The study into the methane concentrations was led by oceanographers John Kessler of Texas A&M and David Valentine of UCSB. The findings show that more than 200,000 metric tons of dissolved methane were removed through the action of bacteria blooms that completely consumed the immense gas plumes the team had identified in mid-June.
At that time, the team reported finding methane gas in amounts 100,000 times above normal levels. But, about 120 days after the initial spill, they could only find normal concentrations of methane.
’What we observed in June was a horizon of deep water laden with methane and other hydrocarbon gases,’ Valentine said. ’When we returned in September and October and tracked these waters, we found the gases were gone. In their place were residual methane-eating bacteria, and a one million ton deficit in dissolved oxygen that we attribute to respiration of methane by these bacteria.’
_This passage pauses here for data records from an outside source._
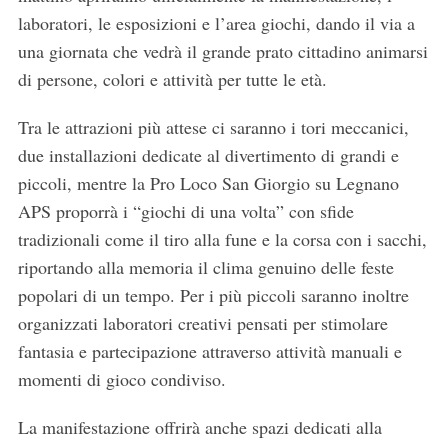
laboratori, le esposizioni e l’area giochi, dando il via a
una giornata che vedrà il grande prato cittadino animarsi
di persone, colori e attività per tutte le età.
Tra le attrazioni più attese ci saranno i tori meccanici,
due installazioni dedicate al divertimento di grandi e
piccoli, mentre la Pro Loco San Giorgio su Legnano
APS proporrà i “giochi di una volta” con sfide
tradizionali come il tiro alla fune e la corsa con i sacchi,
riportando alla memoria il clima genuino delle feste
popolari di un tempo. Per i più piccoli saranno inoltre
organizzati laboratori creativi pensati per stimolare
fantasia e partecipazione attraverso attività manuali e
momenti di gioco condiviso.
La manifestazione offrirà anche spazi dedicati alla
Kessler added: ’Based on our measurements from earlier in the summer and previous measurements of methane respiration rates around the world, it appeared that [Deepwater Horizon] methane would be present in the Gulf for years to come. Instead, the methane respiration rates increased to levels higher than have ever been recorded, ultimately consuming it and prohibiting its release to the atmosphere.’
The research team collected thousands of water samples at 207 locations covering an area of about 36,000 square miles. It based its conclusions on measurements of dissolved methane concentrations, dissolved oxygen concentrations, methane oxidation rates and microbial community structure.
The Deepwater Horizon offshore drilling platform exploded on 20 April 2010, about 40 miles off the Louisiana coast. The blast killed 11 workers and injured 17 others. Oil was gushing from the site at the rate of 62,000 barrels per day, eventually spilling an estimated 170 million gallons of oil into the Gulf. The leak was capped on 15 July 2010 and the well was permanently sealed on 19 September.